Le comte sortit, au désespoir, du palais Sanseverina: il voyait chez la duchesse l’intention bien arrêtée de se séparer de lui, et jamais il n’avait été aussi éperdument amoureux. C’est là une de ces choses sur lesquelles je suis obligé de revenir souvent, parce qu’elles sont improbables hors de l’Italie. En rentrant chez lui, il expédia jusqu’à six personnes différentes sur la route de Castelnovo et de Bologne, et les chargea de lettres. «Mais ce n’est pas tout, se dit le malheureux comte, le prince peut avoir la fantaisie de faire exécuter ce malheureux enfant, et cela pour se venger du ton que la duchesse prit avec lui le jour de ce fatal billet. Je sentais que la duchesse passait une limite que l’on ne doit jamais franchir, et c’est pour raccommoder les choses que j’ai eu la sottise incroyable de supprimer le mot “procédure injuste”, le seul qui liât le souverain… Mais bah! ces gens-là sont-ils liés par quelque chose?
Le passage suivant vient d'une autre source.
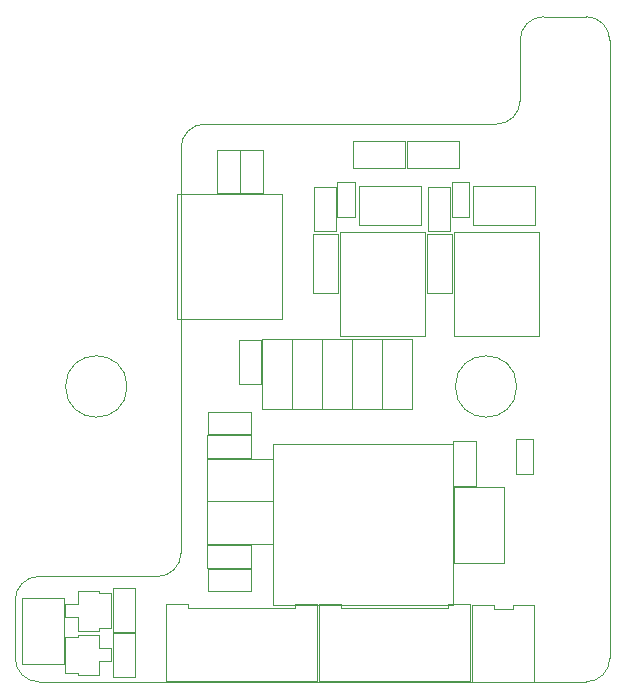
<source format=gbr>
G04 #@! TF.GenerationSoftware,KiCad,Pcbnew,9.0.3*
G04 #@! TF.CreationDate,2026-01-28T23:02:46+01:00*
G04 #@! TF.ProjectId,CM5IO_top,434d3549-4f5f-4746-9f70-2e6b69636164,rev?*
G04 #@! TF.SameCoordinates,Original*
G04 #@! TF.FileFunction,Other,User*
%FSLAX46Y46*%
G04 Gerber Fmt 4.6, Leading zero omitted, Abs format (unit mm)*
G04 Created by KiCad (PCBNEW 9.0.3) date 2026-01-28 23:02:46*
%MOMM*%
%LPD*%
G01*
G04 APERTURE LIST*
%ADD10C,0.050000*%
%ADD11C,0.100000*%
G04 #@! TA.AperFunction,Profile*
%ADD12C,0.050000*%
G04 #@! TD*
G04 APERTURE END LIST*
D10*
X178249400Y-105190200D02*
X169309400Y-105190200D01*
X169309400Y-115830200D01*
X178249400Y-115830200D01*
X178249400Y-105190200D01*
X192773400Y-129973200D02*
X192773400Y-136473200D01*
X192773400Y-136473200D02*
X196983400Y-136473200D01*
X196983400Y-129973200D02*
X192773400Y-129973200D01*
X196983400Y-136473200D02*
X196983400Y-129973200D01*
X163909500Y-138578500D02*
X165809500Y-138578500D01*
X163909500Y-142278500D02*
X163909500Y-138578500D01*
X165809500Y-138578500D02*
X165809500Y-142278500D01*
X165809500Y-142278500D02*
X163909500Y-142278500D01*
X163909500Y-142380300D02*
X165809500Y-142380300D01*
X163909500Y-146080300D02*
X163909500Y-142380300D01*
X165809500Y-142380300D02*
X165809500Y-146080300D01*
X165809500Y-146080300D02*
X163909500Y-146080300D01*
D11*
X177485400Y-126378200D02*
X192685400Y-126378200D01*
X177485400Y-140018200D02*
X177485400Y-126378200D01*
X192685400Y-126378200D02*
X192685400Y-140018200D01*
X192685400Y-140018200D02*
X177485400Y-140018200D01*
D10*
X181637400Y-123448200D02*
X181637400Y-117468200D01*
X181637400Y-123448200D02*
X184157400Y-123448200D01*
X184157400Y-117468200D02*
X181637400Y-117468200D01*
X184157400Y-117468200D02*
X184157400Y-123448200D01*
X180935400Y-104612200D02*
X182835400Y-104612200D01*
X180935400Y-108312200D02*
X180935400Y-104612200D01*
X182835400Y-104612200D02*
X182835400Y-108312200D01*
X182835400Y-108312200D02*
X180935400Y-108312200D01*
X192585400Y-104153400D02*
X194045400Y-104153400D01*
X192585400Y-107113400D02*
X192585400Y-104153400D01*
X194045400Y-104153400D02*
X194045400Y-107113400D01*
X194045400Y-107113400D02*
X192585400Y-107113400D01*
X159881500Y-142730300D02*
X160911500Y-142730300D01*
X159881500Y-145730300D02*
X159881500Y-142730300D01*
X160911500Y-142530300D02*
X162711500Y-142530300D01*
X160911500Y-142730300D02*
X160911500Y-142530300D01*
X160911500Y-145730300D02*
X159881500Y-145730300D01*
X160911500Y-145930300D02*
X160911500Y-145730300D01*
X162711500Y-142530300D02*
X162711500Y-143680300D01*
X162711500Y-143680300D02*
X163741500Y-143680300D01*
X162711500Y-144780300D02*
X162711500Y-145930300D01*
X162711500Y-145930300D02*
X160911500Y-145930300D01*
X163741500Y-143680300D02*
X163741500Y-144780300D01*
X163741500Y-144780300D02*
X162711500Y-144780300D01*
X172742600Y-101446600D02*
X174642600Y-101446600D01*
X172742600Y-105146600D02*
X172742600Y-101446600D01*
X174642600Y-101446600D02*
X174642600Y-105146600D01*
X174642600Y-105146600D02*
X172742600Y-105146600D01*
X194346400Y-140026200D02*
X194346400Y-146526200D01*
X194346400Y-146526200D02*
X196976400Y-146526200D01*
X196186400Y-140026200D02*
X194346400Y-140026200D01*
X196186400Y-140326200D02*
X196186400Y-140026200D01*
X196966400Y-140326200D02*
X197756400Y-140326200D01*
X196976400Y-140326200D02*
X196186400Y-140326200D01*
X197756400Y-140026200D02*
X199596400Y-140026200D01*
X197756400Y-140326200D02*
X197756400Y-140026200D01*
X199596400Y-140026200D02*
X199596400Y-146526200D01*
X199596400Y-146526200D02*
X196966400Y-146526200D01*
X171930900Y-123633200D02*
X175630900Y-123633200D01*
X171930900Y-125533200D02*
X171930900Y-123633200D01*
X175630900Y-123633200D02*
X175630900Y-125533200D01*
X175630900Y-125533200D02*
X171930900Y-125533200D01*
X159881500Y-139928500D02*
X160911500Y-139928500D01*
X159881500Y-141028500D02*
X159881500Y-139928500D01*
X160911500Y-138778500D02*
X162711500Y-138778500D01*
X160911500Y-139928500D02*
X160911500Y-138778500D01*
X160911500Y-141028500D02*
X159881500Y-141028500D01*
X160911500Y-142178500D02*
X160911500Y-141028500D01*
X162711500Y-138778500D02*
X162711500Y-138978500D01*
X162711500Y-138978500D02*
X163741500Y-138978500D01*
X162711500Y-141978500D02*
X162711500Y-142178500D01*
X162711500Y-142178500D02*
X160911500Y-142178500D01*
X163741500Y-138978500D02*
X163741500Y-141978500D01*
X163741500Y-141978500D02*
X162711500Y-141978500D01*
X184243400Y-100724200D02*
X188643400Y-100724200D01*
X184243400Y-103024200D02*
X184243400Y-100724200D01*
X188643400Y-103024200D02*
X184243400Y-103024200D01*
X188643400Y-103024200D02*
X188643400Y-100724200D01*
X180835400Y-108596200D02*
X182935400Y-108596200D01*
X180835400Y-113576200D02*
X180835400Y-108596200D01*
X182935400Y-108596200D02*
X182935400Y-113576200D01*
X182935400Y-113576200D02*
X180835400Y-113576200D01*
X171930900Y-136941400D02*
X175630900Y-136941400D01*
X171930900Y-138841400D02*
X171930900Y-136941400D01*
X175630900Y-136941400D02*
X175630900Y-138841400D01*
X175630900Y-138841400D02*
X171930900Y-138841400D01*
X168441400Y-139948200D02*
X168441400Y-146448200D01*
X168441400Y-146448200D02*
X174821400Y-146448200D01*
X170281400Y-139948200D02*
X168441400Y-139948200D01*
X170281400Y-140248200D02*
X170281400Y-139948200D01*
X174811400Y-140248200D02*
X179351400Y-140248200D01*
X174821400Y-140248200D02*
X170281400Y-140248200D01*
X179351400Y-139948200D02*
X181191400Y-139948200D01*
X179351400Y-140248200D02*
X179351400Y-139948200D01*
X181191400Y-139948200D02*
X181191400Y-146448200D01*
X181191400Y-146448200D02*
X174811400Y-146448200D01*
X192702400Y-126156200D02*
X194662400Y-126156200D01*
X192702400Y-129916200D02*
X192702400Y-126156200D01*
X194662400Y-126156200D02*
X194662400Y-129916200D01*
X194662400Y-129916200D02*
X192702400Y-129916200D01*
X198032400Y-125972100D02*
X199492400Y-125972100D01*
X198032400Y-128932100D02*
X198032400Y-125972100D01*
X199492400Y-125972100D02*
X199492400Y-128932100D01*
X199492400Y-128932100D02*
X198032400Y-128932100D01*
X184743900Y-104542200D02*
X190023900Y-104542200D01*
X184743900Y-107842200D02*
X184743900Y-104542200D01*
X190023900Y-104542200D02*
X190023900Y-107842200D01*
X190023900Y-107842200D02*
X184743900Y-107842200D01*
X194395900Y-104542200D02*
X199675900Y-104542200D01*
X194395900Y-107842200D02*
X194395900Y-104542200D01*
X199675900Y-104542200D02*
X199675900Y-107842200D01*
X199675900Y-107842200D02*
X194395900Y-107842200D01*
X171832400Y-131216000D02*
X177432400Y-131216000D01*
X171832400Y-134816000D02*
X171832400Y-131216000D01*
X177432400Y-131216000D02*
X177432400Y-134816000D01*
X177432400Y-134816000D02*
X171832400Y-134816000D01*
X183111400Y-108396200D02*
X183111400Y-117196200D01*
X183111400Y-117196200D02*
X190311400Y-117196200D01*
X190311400Y-108396200D02*
X183111400Y-108396200D01*
X190311400Y-117196200D02*
X190311400Y-108396200D01*
X184177400Y-123448200D02*
X184177400Y-117468200D01*
X184177400Y-123448200D02*
X186697400Y-123448200D01*
X186697400Y-117468200D02*
X184177400Y-117468200D01*
X186697400Y-117468200D02*
X186697400Y-123448200D01*
X174571400Y-117598200D02*
X176471400Y-117598200D01*
X174571400Y-121298200D02*
X174571400Y-117598200D01*
X176471400Y-117598200D02*
X176471400Y-121298200D01*
X176471400Y-121298200D02*
X174571400Y-121298200D01*
X186717400Y-123448200D02*
X186717400Y-117468200D01*
X186717400Y-123448200D02*
X189237400Y-123448200D01*
X189237400Y-117468200D02*
X186717400Y-117468200D01*
X189237400Y-117468200D02*
X189237400Y-123448200D01*
X171863400Y-125584400D02*
X175623400Y-125584400D01*
X171863400Y-127544400D02*
X171863400Y-125584400D01*
X175623400Y-125584400D02*
X175623400Y-127544400D01*
X175623400Y-127544400D02*
X171863400Y-127544400D01*
X188815400Y-100724200D02*
X188815400Y-103024200D01*
X188815400Y-100724200D02*
X193215400Y-100724200D01*
X193215400Y-100724200D02*
X193215400Y-103024200D01*
X193215400Y-103024200D02*
X188815400Y-103024200D01*
X171832400Y-127609200D02*
X177432400Y-127609200D01*
X171832400Y-131209200D02*
X171832400Y-127609200D01*
X177432400Y-127609200D02*
X177432400Y-131209200D01*
X177432400Y-131209200D02*
X171832400Y-131209200D01*
X190487400Y-108596200D02*
X192587400Y-108596200D01*
X190487400Y-113576200D02*
X190487400Y-108596200D01*
X192587400Y-108596200D02*
X192587400Y-113576200D01*
X192587400Y-113576200D02*
X190487400Y-113576200D01*
X174673000Y-101446600D02*
X176573000Y-101446600D01*
X174673000Y-105146600D02*
X174673000Y-101446600D01*
X176573000Y-101446600D02*
X176573000Y-105146600D01*
X176573000Y-105146600D02*
X174673000Y-105146600D01*
X192763400Y-108396200D02*
X192763400Y-117196200D01*
X192763400Y-117196200D02*
X199963400Y-117196200D01*
X199963400Y-108396200D02*
X192763400Y-108396200D01*
X199963400Y-117196200D02*
X199963400Y-108396200D01*
X182919400Y-104153400D02*
X184379400Y-104153400D01*
X182919400Y-107113400D02*
X182919400Y-104153400D01*
X184379400Y-104153400D02*
X184379400Y-107113400D01*
X184379400Y-107113400D02*
X182919400Y-107113400D01*
X176557400Y-123448200D02*
X176557400Y-117468200D01*
X176557400Y-123448200D02*
X179077400Y-123448200D01*
X179077400Y-117468200D02*
X176557400Y-117468200D01*
X179077400Y-117468200D02*
X179077400Y-123448200D01*
X190587400Y-104596200D02*
X192487400Y-104596200D01*
X190587400Y-108296200D02*
X190587400Y-104596200D01*
X192487400Y-104596200D02*
X192487400Y-108296200D01*
X192487400Y-108296200D02*
X190587400Y-108296200D01*
X165100000Y-121500000D02*
G75*
G02*
X159900000Y-121500000I-2600000J0D01*
G01*
X159900000Y-121500000D02*
G75*
G02*
X165100000Y-121500000I2600000J0D01*
G01*
X156176100Y-139380300D02*
X159776100Y-139380300D01*
X156176100Y-144980300D02*
X156176100Y-139380300D01*
X159776100Y-139380300D02*
X159776100Y-144980300D01*
X159776100Y-144980300D02*
X156176100Y-144980300D01*
X198100000Y-121500000D02*
G75*
G02*
X192900000Y-121500000I-2600000J0D01*
G01*
X192900000Y-121500000D02*
G75*
G02*
X198100000Y-121500000I2600000J0D01*
G01*
X179097400Y-123448200D02*
X179097400Y-117468200D01*
X179097400Y-123448200D02*
X181617400Y-123448200D01*
X181617400Y-117468200D02*
X179097400Y-117468200D01*
X181617400Y-117468200D02*
X181617400Y-123448200D01*
X181395400Y-139948200D02*
X181395400Y-146448200D01*
X181395400Y-146448200D02*
X187775400Y-146448200D01*
X183235400Y-139948200D02*
X181395400Y-139948200D01*
X183235400Y-140248200D02*
X183235400Y-139948200D01*
X187765400Y-140248200D02*
X192305400Y-140248200D01*
X187775400Y-140248200D02*
X183235400Y-140248200D01*
X192305400Y-139948200D02*
X194145400Y-139948200D01*
X192305400Y-140248200D02*
X192305400Y-139948200D01*
X194145400Y-139948200D02*
X194145400Y-146448200D01*
X194145400Y-146448200D02*
X187765400Y-146448200D01*
X171863400Y-134930200D02*
X175623400Y-134930200D01*
X171863400Y-136890200D02*
X171863400Y-134930200D01*
X175623400Y-134930200D02*
X175623400Y-136890200D01*
X175623400Y-136890200D02*
X171863400Y-136890200D01*
D12*
X205975958Y-144508558D02*
G75*
G02*
X203975958Y-146508658I-2000058J-42D01*
G01*
X198381400Y-92190200D02*
G75*
G02*
X200381400Y-90190200I2000000J0D01*
G01*
X205974864Y-92190158D02*
X205975958Y-144508558D01*
X169679400Y-101290400D02*
G75*
G02*
X171679400Y-99290400I2000000J0D01*
G01*
X155633209Y-144508599D02*
X155633210Y-139588499D01*
X169679400Y-135588500D02*
X169679400Y-101290400D01*
X171679400Y-99290400D02*
X196381400Y-99290400D01*
X157633210Y-137588500D02*
X167679400Y-137588500D01*
X200381400Y-90190200D02*
X203974864Y-90190200D01*
X155633210Y-139588499D02*
G75*
G02*
X157633210Y-137588510I1999990J-1D01*
G01*
X198381400Y-97290400D02*
G75*
G02*
X196381400Y-99290400I-2000000J0D01*
G01*
X169679400Y-135588500D02*
G75*
G02*
X167679400Y-137588500I-2000000J0D01*
G01*
X157633209Y-146508600D02*
G75*
G02*
X155633200Y-144508599I-9J2000000D01*
G01*
X198381400Y-97290400D02*
X198381400Y-92190200D01*
X203975958Y-146508600D02*
X157633209Y-146508600D01*
X203974864Y-90190200D02*
G75*
G02*
X205974900Y-92190158I36J-2000000D01*
G01*
M02*

</source>
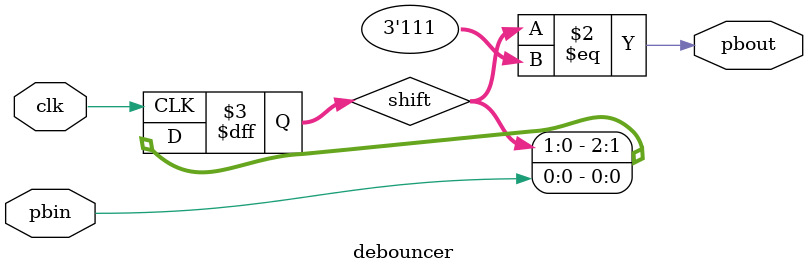
<source format=v>
`timescale 1ns / 1ps


module debouncer(
    input  clk,
    input  pbin,
    output pbout
    );
    reg [2:0] shift;

    always @(posedge clk)
        shift <= {shift[1:0], pbin};

    assign pbout = (shift == 3'b111);
endmodule

</source>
C’est là sans doute la plus grande faute de ma vie, j’ai mis au hasard tout ce qui peut en faire le prix pour moi: il s’agit de réparer cette étourderie à force d’activité et d’adresse; mais enfin si je ne puis rien obtenir, même en sacrifiant un peu de ma dignité, je plante là cet homme; avec ses rêves de haute politique, avec ses idées de se faire roi constitutionnel de la Lombardie, nous verrons comment il me remplacera… Fabio Conti n’est qu’un sot, le talent de Rassi se réduit à faire pendre légalement un homme qui déplaît au pouvoir.»
Une fois cette résolution bien arrêtée de renoncer au ministère si les rigueurs à l’égard de Fabrice dépassaient celles d’une simple détention, le comte se dit: «Si un caprice de la vanité de cet homme imprudemment bravée me coûte le bonheur, du moins l’honneur me restera… A propos, puisque je me moque de mon portefeuille, je puis me permettre cent actions qui, ce matin encore, m’eussent semblé hors du possible. Par exemple, je vais tenter tout ce qui est humainement faisable pour faire évader Fabrice… Grand Dieu! s’écria le comte en s’interrompant et ses yeux s’ouvrant à l’excès comme à la vue d’un bonheur imprévu, la duchesse ne m’a pas parlé d’évasion, aurait-elle manqué de sincérité une fois en sa vie, et la brouille ne serait-elle que le désir que je trahisse le prince? Ma foi, c’est fait!»